Donji Kukuruzari () is a village and a municipality in Croatia in the Sisak-Moslavina County. Donji Kukuruzari is underdeveloped municipality which is statistically classified as the First Category Area of Special State Concern by the Government of Croatia.

It has a population of 1,634 (census 2011), in the following settlements:

 Babina Rijeka, population 127
 Borojevići, population 119
 Donja Velešnja, population 261
 Donji Bjelovac, population 43
 Donji Kukuruzari, population 297
 Gornja Velešnja, population 73
 Gornji Bjelovac, population 53
 Gornji Kukuruzari, population 51
 Knezovljani, population 81
 Komogovina, population 126
 Kostreši Bjelovački, population 43
 Lovča, population 19
 Mečenčani, population 148
 Prevršac, population 120
 Umetić, population 73

Demographics
1991 Serbs were majority 249 (82.72%), then Croats 43 (14.28%), Yugoslavs 2 (0.66%) and others 7 (2.32%).

## PROBLEM SET:
1. In the article on Donji Kukuruzari, shorten the paragraph beginning "Donji Kukuruzari () is a village" while keeping its main facts.
2. Output the lines of the notated-music rows below as a JSON list of strings, one string per line, with blank lines omitted and the pictures left out.
The article and the rows have no connection to each other.

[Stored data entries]
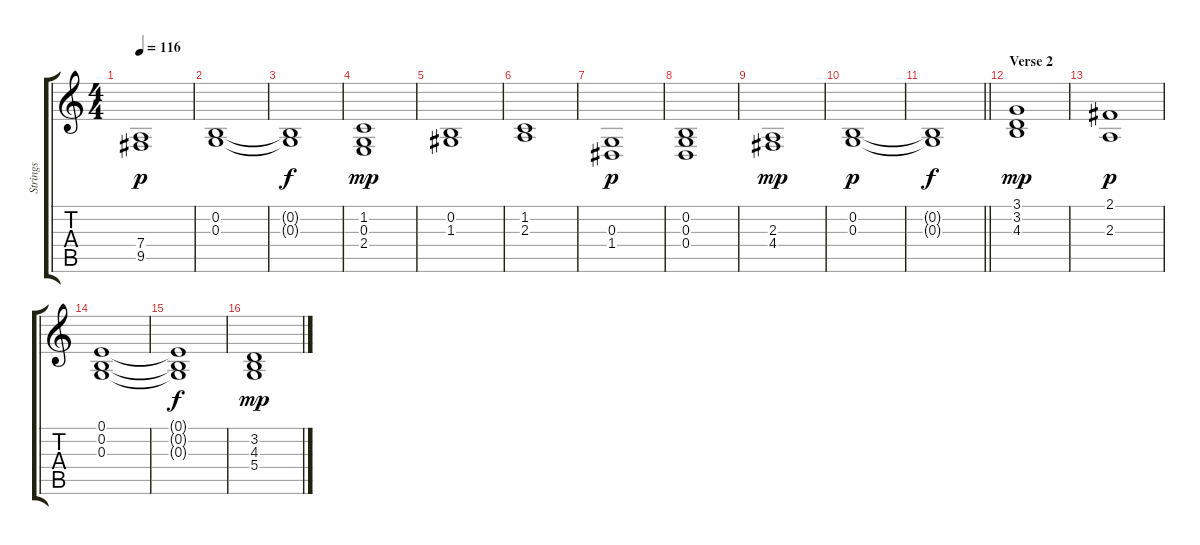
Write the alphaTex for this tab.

\track ("Strings" "Strings") {instrument synthstrings1}
\staff {score tabs}
\tuning (E4 B3 G3 D3 A2 E2) {hide}
\ts (4 4)
\tempo 116
\clef g2
\ks c
(7.4 9.5).1{dy p} |
(0.2 0.3).1 |
(0.2{t} 0.3{t}).1{dy f} |
(1.2 0.3 2.4).1{dy mp} |
(0.2 1.3).1 |
(1.2 2.3).1 |
(0.3 1.4).1{dy p} |
(0.2 0.3 0.4).1 |
(2.3 4.4).1{dy mp} |
(0.2 0.3).1{dy p} |
\barLineRight lightlight
(0.2{t} 0.3{t}).1{dy f} |
\section ("" "Verse 2")
(3.1 3.2 4.3).1{dy mp} |
(2.1 2.3).1{dy p} |
(0.1 0.2 0.3).1 |
(0.1{t} 0.2{t} 0.3{t}).1{dy f} |
(3.2 4.3 5.4).1{dy mp}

## TASK-BY-TASK ANSWERS:
1. Donji Kukuruzari is a village and municipality in Croatia's Sisak-Moslavina County. The Croatian Government statistically classifies this underdeveloped municipality as a First Category Area of Special State Concern.

2.
[
  "Write the alphaTex for this tab.",
  "\\track (\"Strings\" \"Strings\") {instrument synthstrings1}",
  "\\staff {score tabs}",
  "\\tuning (E4 B3 G3 D3 A2 E2) {hide}",
  "\\ts (4 4)",
  "\\tempo 116",
  "\\clef g2",
  "\\ks c",
  "(7.4 9.5).1{dy p} |",
  "(0.2 0.3).1 |",
  "(0.2{t} 0.3{t}).1{dy f} |",
  "(1.2 0.3 2.4).1{dy mp} |",
  "(0.2 1.3).1 |",
  "(1.2 2.3).1 |",
  "(0.3 1.4).1{dy p} |",
  "(0.2 0.3 0.4).1 |",
  "(2.3 4.4).1{dy mp} |",
  "(0.2 0.3).1{dy p} |",
  "\\barLineRight lightlight",
  "(0.2{t} 0.3{t}).1{dy f} |",
  "\\section (\"\" \"Verse 2\")",
  "(3.1 3.2 4.3).1{dy mp} |",
  "(2.1 2.3).1{dy p} |",
  "(0.1 0.2 0.3).1 |",
  "(0.1{t} 0.2{t} 0.3{t}).1{dy f} |",
  "(3.2 4.3 5.4).1{dy mp}"
]